(Labitalia) – I sindacati di polizia Siulp, Siap, Ugl-Polizia e Anfp si dissociano dal sit-in di protesta organizzato oggi sotto casa del presidente del Consiglio Matteo Renzi dalla Consulta Sicurezza. In una nota, i sindacati prendono “le distanze da chi, proprio oggi, irresponsabilmente protesta per il riconoscimento della ‘specificità’ dei poliziotti, già salvaguardata dallo stanziamento preannunciato dal Governo, o per la carenza di mezzi e strumenti, atteso che, nel miliardo che sarà investito sono ricompresi anche 200 milioni per automezzi e nuove strumentazioni”. “Con amarezza constatiamo – spiegano i sindacati- che trattasi solo dell’ennesima strumentalizzazione i cui obiettivi non sono chiari, di chi tra l’altro, rappresenta una parte assolutamente minoritaria dei sindacati di Polizia e del comparto, irresponsabile considerato il clima che il Paese vive in vista del Giubileo e in pieno allarme terrorismo, inopportuna per quanto riguarda il luogo in cui si intende manifestare, davanti alla scuola di Pontassieve, incuranti degli effetti destabilizzanti sul piano pedagogico e culturale che proprio in questo momento ciò produrrebbe sui giovani frequentatori”.

“Le risorse assegnate potranno trasformarsi in nuove dotazioni e in automezzi solo nel rispetto delle procedure che presiedono alle gare di appalto a cui la Polizia di Stato, come tutta la pubblica amministrazione deve attenersi. Proprio per accelerare l’approvvigionamento di quanto occorre- sottolinea la nota- stiamo chiedendo al Governo di utilizzare le procedure d’urgenza, considerato che la particolare delicatezza del momento e le esigenze del Giubileo non consentono certo di temporeggiare. Si tratta di un’ineludibile priorità per la sicurezza dell’intera collettività e del nostro personale”.

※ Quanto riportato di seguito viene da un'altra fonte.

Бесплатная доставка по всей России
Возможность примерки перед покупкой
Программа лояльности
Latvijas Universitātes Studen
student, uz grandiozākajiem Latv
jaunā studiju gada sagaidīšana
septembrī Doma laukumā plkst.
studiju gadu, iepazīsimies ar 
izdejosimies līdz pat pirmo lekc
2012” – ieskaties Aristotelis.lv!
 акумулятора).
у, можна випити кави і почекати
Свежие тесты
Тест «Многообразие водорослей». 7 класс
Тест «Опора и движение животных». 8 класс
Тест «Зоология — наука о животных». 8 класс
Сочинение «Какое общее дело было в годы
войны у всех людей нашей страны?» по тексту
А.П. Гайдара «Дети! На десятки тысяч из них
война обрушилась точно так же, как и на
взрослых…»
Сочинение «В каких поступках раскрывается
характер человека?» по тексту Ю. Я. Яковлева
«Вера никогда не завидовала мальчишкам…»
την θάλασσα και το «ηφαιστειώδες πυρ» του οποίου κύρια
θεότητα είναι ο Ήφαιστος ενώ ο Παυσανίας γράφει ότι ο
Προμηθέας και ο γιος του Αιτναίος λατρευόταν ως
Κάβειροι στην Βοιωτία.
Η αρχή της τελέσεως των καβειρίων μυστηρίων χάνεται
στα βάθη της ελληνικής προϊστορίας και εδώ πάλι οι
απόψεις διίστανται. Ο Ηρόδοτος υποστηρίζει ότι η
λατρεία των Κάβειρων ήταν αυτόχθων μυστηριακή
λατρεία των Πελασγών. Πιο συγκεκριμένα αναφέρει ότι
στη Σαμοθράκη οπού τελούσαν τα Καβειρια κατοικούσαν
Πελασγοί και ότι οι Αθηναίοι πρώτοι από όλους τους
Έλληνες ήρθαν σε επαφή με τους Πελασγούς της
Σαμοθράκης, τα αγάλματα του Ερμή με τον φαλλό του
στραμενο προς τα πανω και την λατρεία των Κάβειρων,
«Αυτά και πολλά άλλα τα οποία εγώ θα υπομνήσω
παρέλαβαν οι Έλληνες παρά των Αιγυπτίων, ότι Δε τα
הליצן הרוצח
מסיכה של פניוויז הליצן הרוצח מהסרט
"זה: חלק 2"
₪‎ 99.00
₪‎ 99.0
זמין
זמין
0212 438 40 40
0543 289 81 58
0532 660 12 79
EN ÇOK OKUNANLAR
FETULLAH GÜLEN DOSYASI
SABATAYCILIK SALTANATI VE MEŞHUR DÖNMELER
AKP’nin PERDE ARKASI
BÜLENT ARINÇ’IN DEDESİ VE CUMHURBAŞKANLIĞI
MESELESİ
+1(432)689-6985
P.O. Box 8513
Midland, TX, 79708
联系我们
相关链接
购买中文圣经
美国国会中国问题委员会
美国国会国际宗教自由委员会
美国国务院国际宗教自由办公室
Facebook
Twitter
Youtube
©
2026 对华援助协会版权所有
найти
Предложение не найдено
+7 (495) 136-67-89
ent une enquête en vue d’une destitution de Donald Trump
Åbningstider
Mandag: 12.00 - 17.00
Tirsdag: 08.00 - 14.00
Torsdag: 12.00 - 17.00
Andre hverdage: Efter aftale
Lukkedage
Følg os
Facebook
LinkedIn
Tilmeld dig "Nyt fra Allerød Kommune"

Ecco perché, “conformemente ad un metodo che ha già portato risultati concreti per tutto il personale, oggi i sindacati di polizia sono impegnati in un confronto con i partiti della maggioranza per ottenere gli stanziamenti necessari al riordino del modello e per intervenire sul blocco del turn over. Pertanto, ogni iniziativa che non vada in tale direzione e si allontani dal processo riformatore delineato dalla legge Madia, appare solo strumentale e dannosa per i poliziotti e per la stessa sicurezza del Paese. Per questa ragione- concludono i sindacati- e per il senso di responsabilità che ha sempre guidato il nostro agire, non possiamo fare altro che dissociarci”.